REQUIREMENT | Copy the data below line for line, keeping every character, language, and line break unchanged.

************

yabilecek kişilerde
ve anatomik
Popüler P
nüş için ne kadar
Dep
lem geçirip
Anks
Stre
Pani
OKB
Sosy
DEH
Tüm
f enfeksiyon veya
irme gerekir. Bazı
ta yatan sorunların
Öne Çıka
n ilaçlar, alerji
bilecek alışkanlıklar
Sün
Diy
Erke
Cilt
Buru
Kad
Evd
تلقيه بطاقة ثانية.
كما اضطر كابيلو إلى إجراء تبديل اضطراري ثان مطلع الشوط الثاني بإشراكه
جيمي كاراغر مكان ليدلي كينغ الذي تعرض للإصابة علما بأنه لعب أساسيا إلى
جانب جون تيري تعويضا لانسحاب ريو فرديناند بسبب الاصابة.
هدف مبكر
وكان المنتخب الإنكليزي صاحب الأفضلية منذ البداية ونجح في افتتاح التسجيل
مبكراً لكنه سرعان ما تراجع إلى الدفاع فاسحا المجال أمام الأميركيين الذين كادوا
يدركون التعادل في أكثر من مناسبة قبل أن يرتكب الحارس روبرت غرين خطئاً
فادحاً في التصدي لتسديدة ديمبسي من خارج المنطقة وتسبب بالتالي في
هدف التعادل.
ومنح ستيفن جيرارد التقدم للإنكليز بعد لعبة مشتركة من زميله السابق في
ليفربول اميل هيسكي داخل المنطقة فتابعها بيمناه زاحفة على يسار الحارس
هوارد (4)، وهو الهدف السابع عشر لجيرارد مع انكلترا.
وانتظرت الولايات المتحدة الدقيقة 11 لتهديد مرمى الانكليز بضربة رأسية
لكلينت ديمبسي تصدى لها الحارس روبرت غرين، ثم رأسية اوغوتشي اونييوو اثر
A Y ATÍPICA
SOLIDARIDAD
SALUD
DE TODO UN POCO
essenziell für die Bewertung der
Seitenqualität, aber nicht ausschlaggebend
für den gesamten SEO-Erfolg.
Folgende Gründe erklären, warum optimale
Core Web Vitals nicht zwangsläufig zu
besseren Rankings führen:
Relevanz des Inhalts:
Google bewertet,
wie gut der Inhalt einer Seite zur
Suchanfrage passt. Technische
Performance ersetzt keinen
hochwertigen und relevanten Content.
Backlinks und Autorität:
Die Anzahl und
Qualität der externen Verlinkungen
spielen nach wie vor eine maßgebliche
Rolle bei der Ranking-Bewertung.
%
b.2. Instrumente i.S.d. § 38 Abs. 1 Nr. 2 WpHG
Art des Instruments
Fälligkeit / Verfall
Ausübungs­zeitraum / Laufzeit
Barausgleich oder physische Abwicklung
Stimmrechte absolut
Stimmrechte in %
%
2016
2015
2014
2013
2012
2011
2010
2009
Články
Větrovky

************

OUTPUT OF THE TASK |
yabilecek kişilerde
ve anatomik
Popüler P
nüş için ne kadar
Dep
lem geçirip
Anks
Stre
Pani
OKB
Sosy
DEH
Tüm
f enfeksiyon veya
irme gerekir. Bazı
ta yatan sorunların
Öne Çıka
n ilaçlar, alerji
bilecek alışkanlıklar
Sün
Diy
Erke
Cilt
Buru
Kad
Evd
تلقيه بطاقة ثانية.
كما اضطر كابيلو إلى إجراء تبديل اضطراري ثان مطلع الشوط الثاني بإشراكه
جيمي كاراغر مكان ليدلي كينغ الذي تعرض للإصابة علما بأنه لعب أساسيا إلى
جانب جون تيري تعويضا لانسحاب ريو فرديناند بسبب الاصابة.
هدف مبكر
وكان المنتخب الإنكليزي صاحب الأفضلية منذ البداية ونجح في افتتاح التسجيل
مبكراً لكنه سرعان ما تراجع إلى الدفاع فاسحا المجال أمام الأميركيين الذين كادوا
يدركون التعادل في أكثر من مناسبة قبل أن يرتكب الحارس روبرت غرين خطئاً
فادحاً في التصدي لتسديدة ديمبسي من خارج المنطقة وتسبب بالتالي في
هدف التعادل.
ومنح ستيفن جيرارد التقدم للإنكليز بعد لعبة مشتركة من زميله السابق في
ليفربول اميل هيسكي داخل المنطقة فتابعها بيمناه زاحفة على يسار الحارس
هوارد (4)، وهو الهدف السابع عشر لجيرارد مع انكلترا.
وانتظرت الولايات المتحدة الدقيقة 11 لتهديد مرمى الانكليز بضربة رأسية
لكلينت ديمبسي تصدى لها الحارس روبرت غرين، ثم رأسية اوغوتشي اونييوو اثر
A Y ATÍPICA
SOLIDARIDAD
SALUD
DE TODO UN POCO
essenziell für die Bewertung der
Seitenqualität, aber nicht ausschlaggebend
für den gesamten SEO-Erfolg.
Folgende Gründe erklären, warum optimale
Core Web Vitals nicht zwangsläufig zu
besseren Rankings führen:
Relevanz des Inhalts:
Google bewertet,
wie gut der Inhalt einer Seite zur
Suchanfrage passt. Technische
Performance ersetzt keinen
hochwertigen und relevanten Content.
Backlinks und Autorität:
Die Anzahl und
Qualität der externen Verlinkungen
spielen nach wie vor eine maßgebliche
Rolle bei der Ranking-Bewertung.
%
b.2. Instrumente i.S.d. § 38 Abs. 1 Nr. 2 WpHG
Art des Instruments
Fälligkeit / Verfall
Ausübungs­zeitraum / Laufzeit
Barausgleich oder physische Abwicklung
Stimmrechte absolut
Stimmrechte in %
%
2016
2015
2014
2013
2012
2011
2010
2009
Články
Větrovky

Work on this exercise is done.